A candidata independente cabeça-de-lista do JPP acrescenta que “a dívida da Câmara em 2025 é na ordem dos 30 milhões de euros, praticamente o mesmo valor de 2022, e como os números não mentem, a conclusão que há a retirar é a de que estamos na presença de uma gestão PSD/CDS despesista, que apesar do aumento substancial da receita não apresenta um abatimento efetivo da dívida, nem investiu essa receita na melhoria da qualidade de vida das populações”.
De acordo com Fátima Aveiro, só a cobrança de IMT “mais do que duplicou” entre 2022 e 2025. Da mesma forma, ao nível de taxas e multas, a arrecadação de receita “praticamente duplicou” com a implementação da taxa turística.
“Temos contactado com as populações nos últimos quatro meses, percorremos as freguesias, e é visível que a limpeza do município perdeu qualidade”, nota a candidata. “Há um aumento da receita, mas não há melhor limpeza urbana, as pessoas nas freguesias queixam-se da falta de limpeza, os bairros sociais precisam de melhoramentos, muitas estradas do município estão em péssimo estado, o espaço público está pior e mais inseguro, é lamentável, mas é o retrato da realidade.”

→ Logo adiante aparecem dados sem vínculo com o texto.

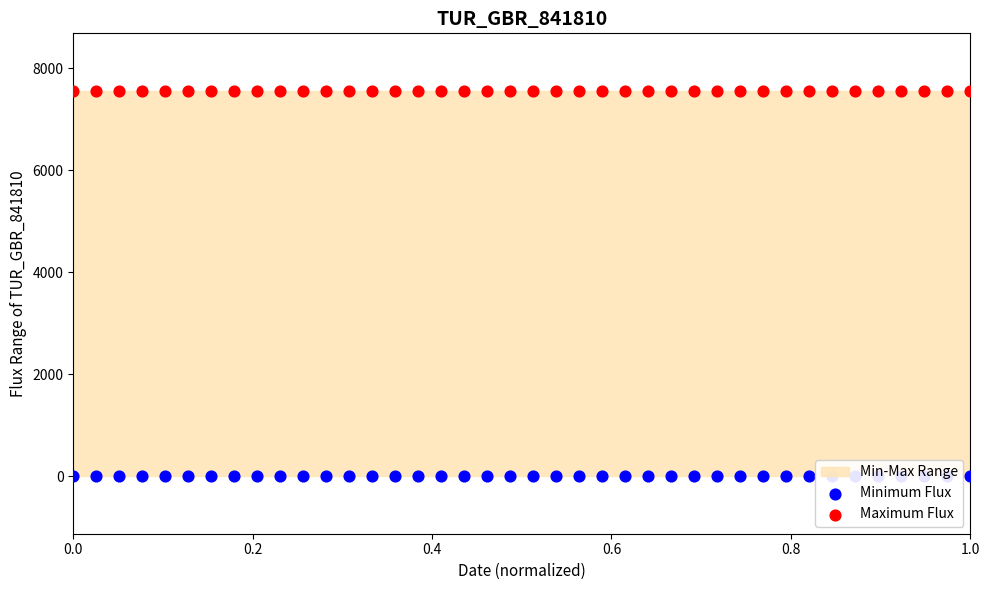

What is the total value across all series at 0.0?

7558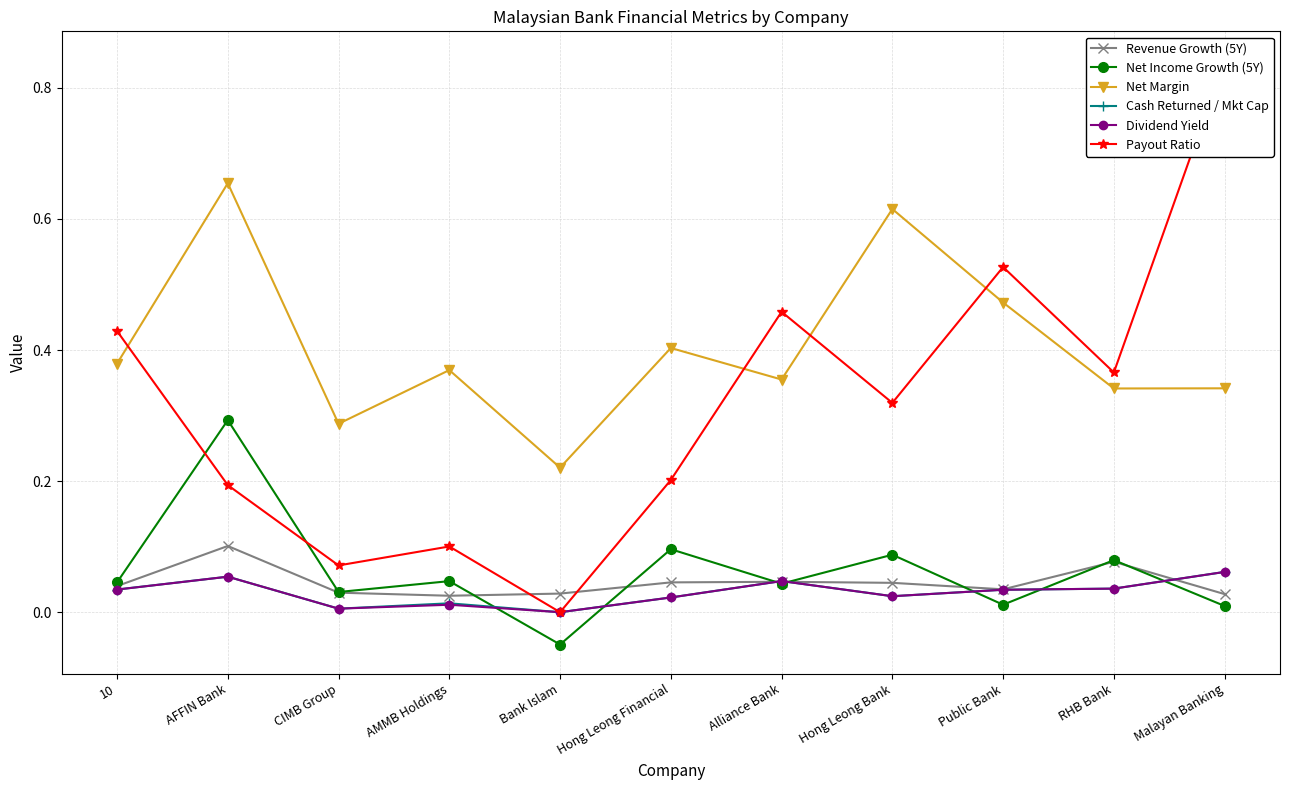

Is it true that Revenue Growth (5Y) equals 0.0 at 10?

False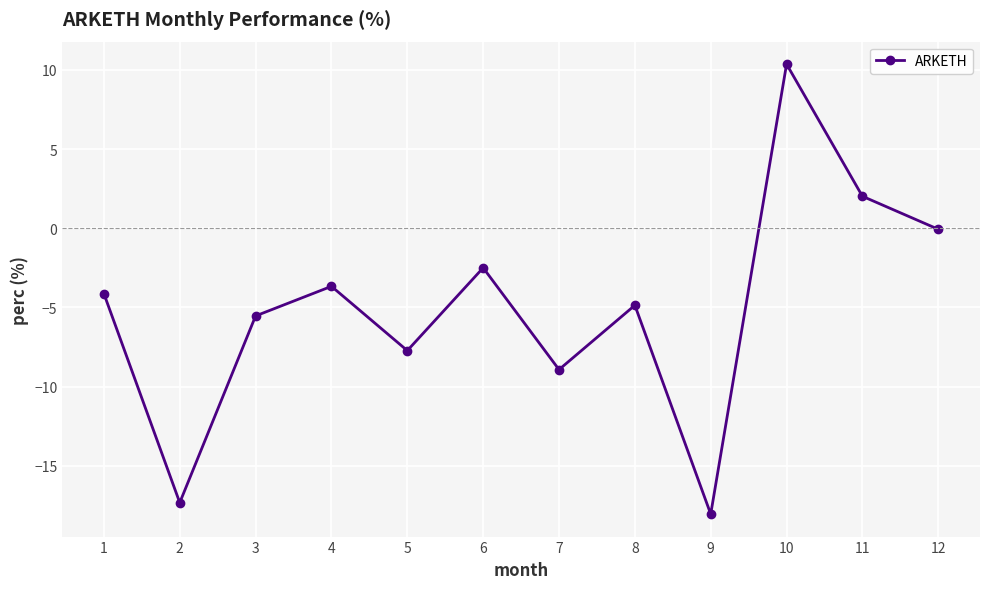

Reading left to right, what are all the values shown in this chart?

-4.1	-17.3	-5.5	-3.7	-7.7	-2.5	-8.9	-4.9	-18.1	10.4	2.0	-0.1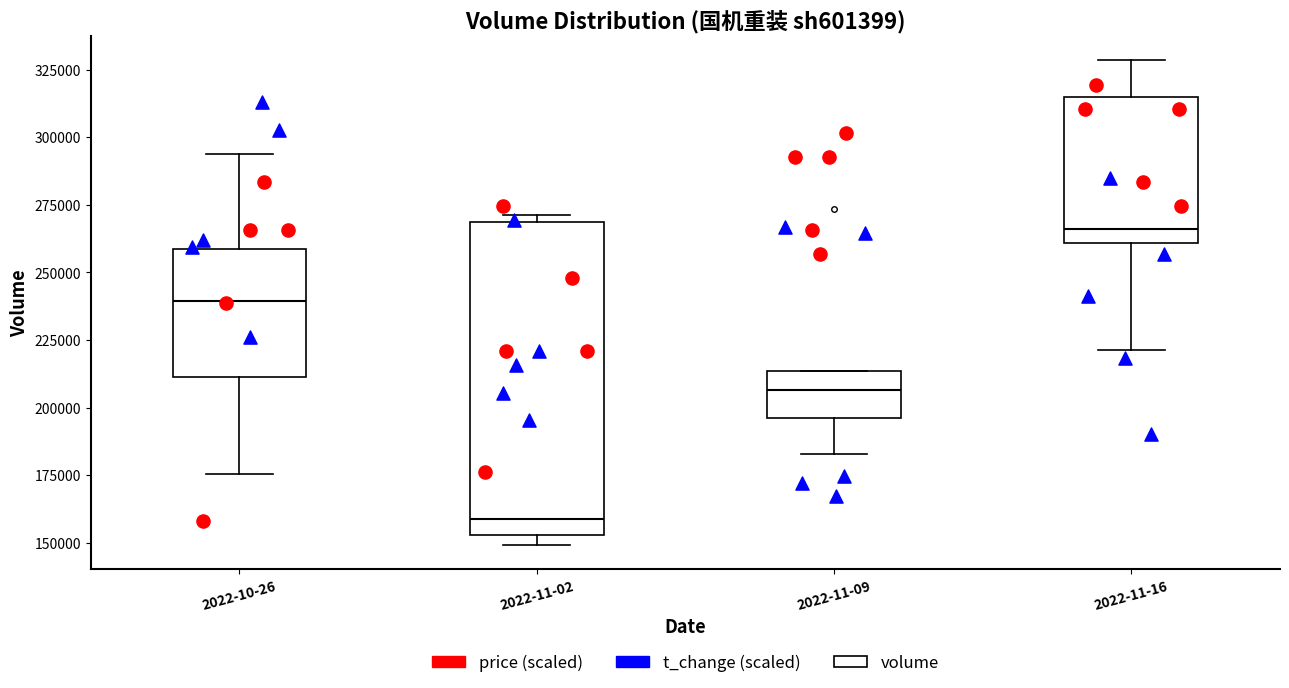

Where does the median line of the box for 2022-11-02 sit on the y-axis? The values are not printed on the chart, so give them approximately, as read against the axis.

160000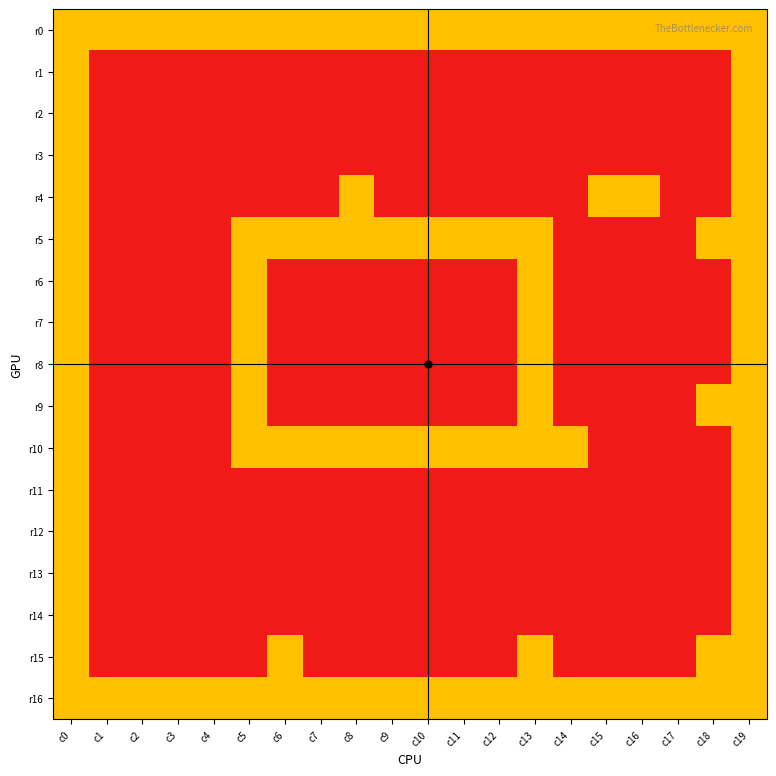

Which series has the largest range (max minus min)?

r1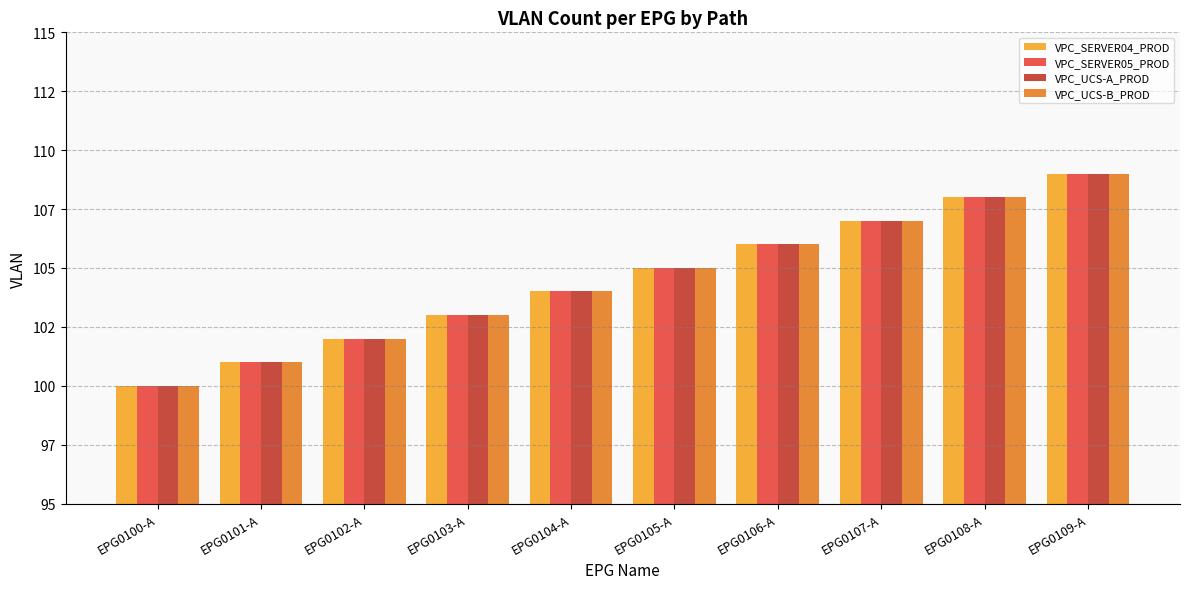

What are all the series names shown in the legend?

VPC_SERVER04_PROD, VPC_SERVER05_PROD, VPC_UCS-A_PROD, VPC_UCS-B_PROD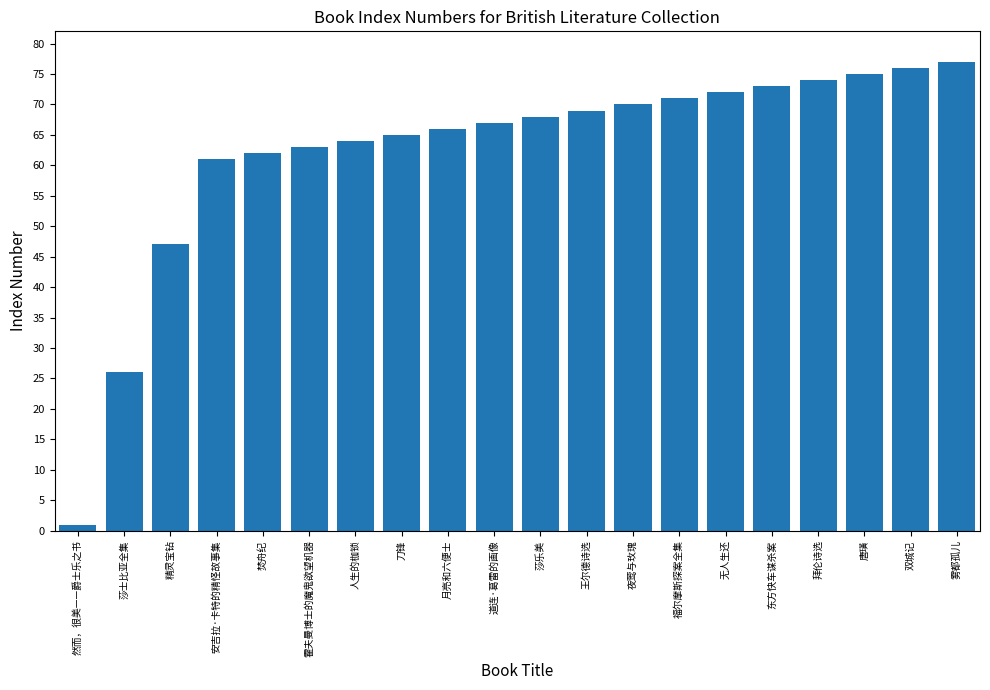

Rank the categories by value from highest to lowest.

雾都孤儿, 双城记, 唐璜, 拜伦诗选, 东方快车谋杀案, 无人生还, 福尔摩斯探案全集, 夜莺与玫瑰, 王尔德诗选, 莎乐美, 道连·葛雷的画像, 月亮和六便士, 刀锋, 人生的枷锁, 霍夫曼博士的魔鬼欲望机器, 焚舟纪, 安吉拉·卡特的精怪故事集, 精灵宝钻, 莎士比亚全集, 然而，很美——爵士乐之书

Fátima Aveiro destaca “o padrão” semelhante do PSD/CDS na autarquia e no governo. “É uma constatação que ressalta dos números e da realidade, que é o facto desta Câmara arrecadar bons volumes de receita, mas não investe na melhoria da qualidade de vida da população do Funchal, por outro lado, temos o Governo Regional a encher os cofres com recordes de receita, mas existem 72 mil pessoas em risco de pobreza e 62,8 mil vivem com 591€ mensais, este é o padrão-marca do PSD/CDS, é um ciclo que o JPP quer interromper.”
Fátima Aveiro promete outra postura se a população lhe der confiança a 12 de outubro. Diz que “em vez de fazer como o PSD/CDS que estoira a receita na compra de bens e serviços”, a sua candidatura tem projetos para onde aplicar esse dinheiro em benefício das populações.
Desde logo, explica, cuidar da limpeza e do espaço público, reforçar o apoio ao arrendamento para os jovens e as famílias, apoiar pequenas cirurgias e consultas de especialidade, desenvolver um plano de pequenas obras em todas as freguesias. “O Orçamento é um instrumento para beneficiar os funchalenses e não ao serviço de clientelas partidárias e interesses de grupo”, refere.